Between making sure that I avoid any problems so I don't lose my job and taking care of my Fibromyalgia I have been one "void" person and cannot seem to worry about any one or anything except "numero uno".  My self preservation and instincts have made me selfish as of late. I want my "BEST" friends as close as possible to help seal the black hole of trust that was left gaping wide open.

Speaking of Fibromyalgia if you or anyone one you know uses CVS CareMark for prescription coverage do not be surprised if you go to fill your medications for nerve pain and the pharmacist tells you that CVS is refusing to cover your script without your doctor calling them and telling them why you need it. Some of those are spending. My drugstore offered to fill it for me out of pocket, but they wanted $160!!!!   There was no way I could afford it.

The last few days I have been having intermittent nerve pain to the point of being so annoyed I have been snapping at just about anyone. Then today while at work my hands decided they no longer wanted to work. They went completely numb, started to turn purple, and I couldn't move my fingers!
That was not cool. Numbness and nerve pain are known side affects of with draw from the medications, but I wasn't expecting that.

When I get a chance to call CVS and bitch I am going to do so immediately.
What would have happened if I had been driving a car instead of sitting at a desk?
I could have wrecked. Worse I could have died from a wreck!

I understand that insurance and prescription drug plans are trying to save money, but don't you think that they should check what "could" happen if they refuse to cover it? Apparently they don't care about having to pay out more because someone might get hurt badly and has to be hospitalized.

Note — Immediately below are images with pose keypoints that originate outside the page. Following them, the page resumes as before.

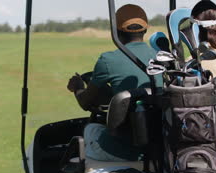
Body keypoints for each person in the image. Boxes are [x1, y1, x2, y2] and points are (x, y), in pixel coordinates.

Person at [67, 4, 162, 162]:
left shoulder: (108, 60)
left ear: (116, 31)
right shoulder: (161, 57)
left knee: (90, 128)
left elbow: (85, 102)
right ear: (145, 29)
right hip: (157, 145)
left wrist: (78, 87)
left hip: (123, 150)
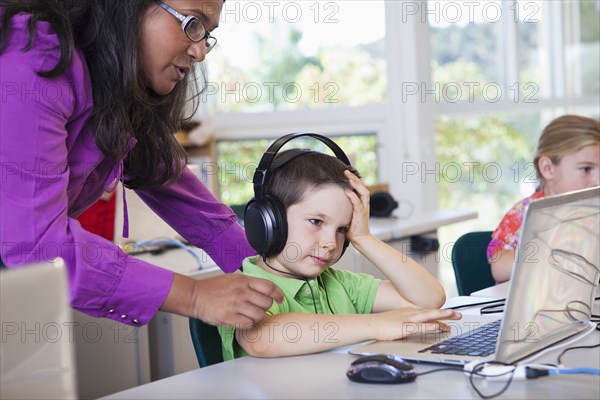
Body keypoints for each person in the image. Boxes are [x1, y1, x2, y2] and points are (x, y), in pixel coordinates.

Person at [0, 0, 284, 328]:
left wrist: (270, 269)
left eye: (206, 35)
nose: (200, 52)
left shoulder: (117, 80)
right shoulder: (36, 53)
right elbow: (38, 248)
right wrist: (195, 295)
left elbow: (170, 183)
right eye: (192, 23)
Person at [218, 147, 462, 359]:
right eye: (316, 221)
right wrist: (376, 325)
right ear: (269, 221)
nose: (330, 243)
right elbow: (262, 337)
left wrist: (364, 238)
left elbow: (428, 298)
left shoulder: (337, 284)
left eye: (342, 229)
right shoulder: (242, 289)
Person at [487, 115, 600, 283]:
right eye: (586, 169)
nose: (597, 180)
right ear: (547, 169)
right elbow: (499, 268)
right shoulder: (526, 212)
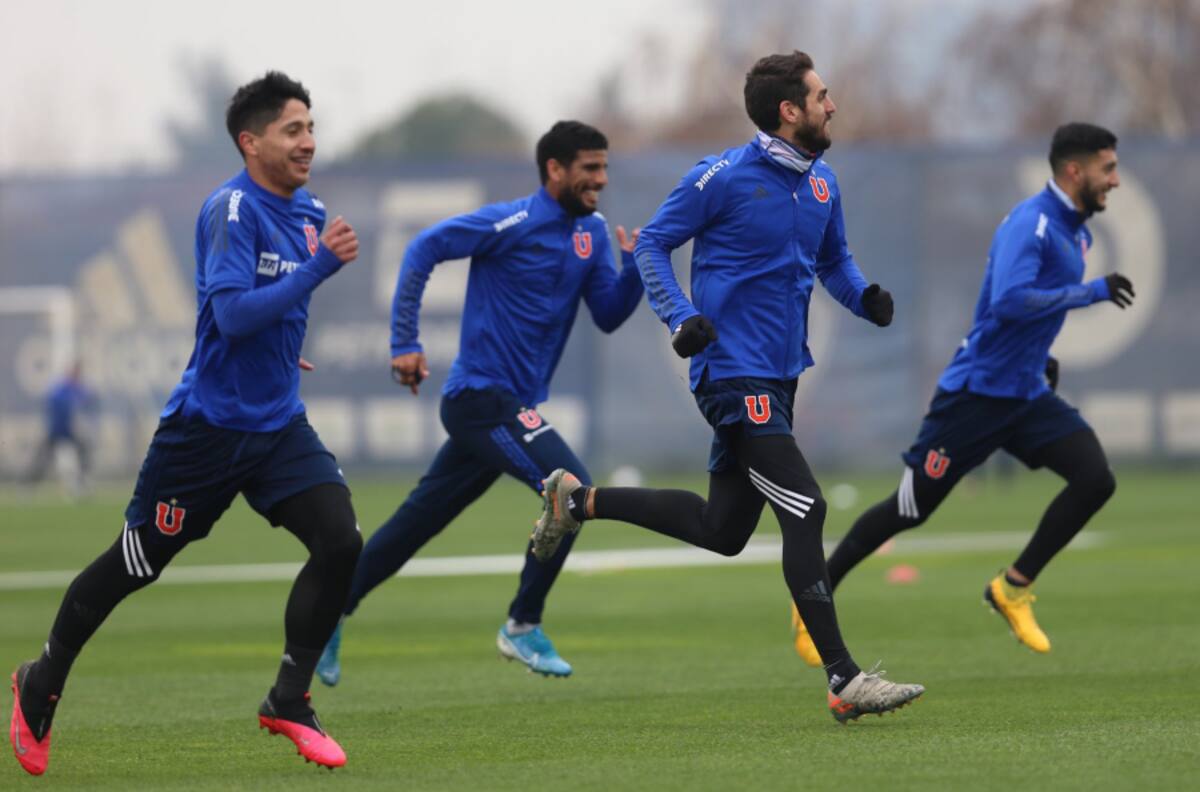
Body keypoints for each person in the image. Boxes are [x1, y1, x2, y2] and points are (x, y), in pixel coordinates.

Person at [530, 52, 924, 723]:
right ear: (789, 111)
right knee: (804, 507)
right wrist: (680, 317)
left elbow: (835, 263)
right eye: (822, 96)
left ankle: (579, 500)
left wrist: (865, 300)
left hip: (779, 374)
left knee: (724, 529)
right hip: (729, 372)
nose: (834, 106)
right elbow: (652, 244)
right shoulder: (721, 176)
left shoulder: (823, 184)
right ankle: (845, 678)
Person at [9, 72, 362, 775]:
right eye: (293, 130)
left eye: (311, 128)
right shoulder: (230, 209)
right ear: (250, 140)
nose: (309, 142)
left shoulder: (308, 208)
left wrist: (286, 353)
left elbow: (266, 312)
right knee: (133, 565)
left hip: (276, 428)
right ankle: (39, 681)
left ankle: (288, 699)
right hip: (205, 434)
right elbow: (230, 315)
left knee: (340, 539)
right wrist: (319, 268)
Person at [314, 121, 643, 686]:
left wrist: (634, 265)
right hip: (478, 399)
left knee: (415, 525)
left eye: (604, 168)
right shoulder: (509, 222)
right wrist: (405, 343)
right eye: (589, 169)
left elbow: (609, 314)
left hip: (504, 407)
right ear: (555, 170)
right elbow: (423, 248)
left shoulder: (589, 234)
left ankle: (325, 615)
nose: (600, 180)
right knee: (572, 490)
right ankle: (522, 624)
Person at [792, 122, 1129, 664]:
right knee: (908, 510)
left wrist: (1039, 356)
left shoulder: (1078, 231)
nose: (1114, 180)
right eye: (1107, 168)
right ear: (1075, 170)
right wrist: (1092, 292)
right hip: (973, 398)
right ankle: (812, 595)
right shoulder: (1033, 224)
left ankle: (1011, 587)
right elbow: (1009, 302)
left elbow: (1025, 313)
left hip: (1023, 394)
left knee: (1095, 479)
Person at [25, 362, 96, 495]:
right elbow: (53, 402)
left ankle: (81, 482)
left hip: (69, 431)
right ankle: (28, 485)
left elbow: (89, 399)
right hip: (56, 429)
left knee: (84, 450)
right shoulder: (61, 388)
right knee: (43, 458)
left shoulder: (77, 388)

If you use Lyrica call CVS CareMark at least 2 weeks before your next refill and make sure they refuse to fill before you find out the hard way.

So there you have it.  Don't be stupid and tell someone what you need to say to someone else you think you can trust. Also be aware of withdraw side effects of nerve medication. Remember when you worry about others it can bite you in the ass. It is important sometimes to worry about yourself instead of friends and family from time to time.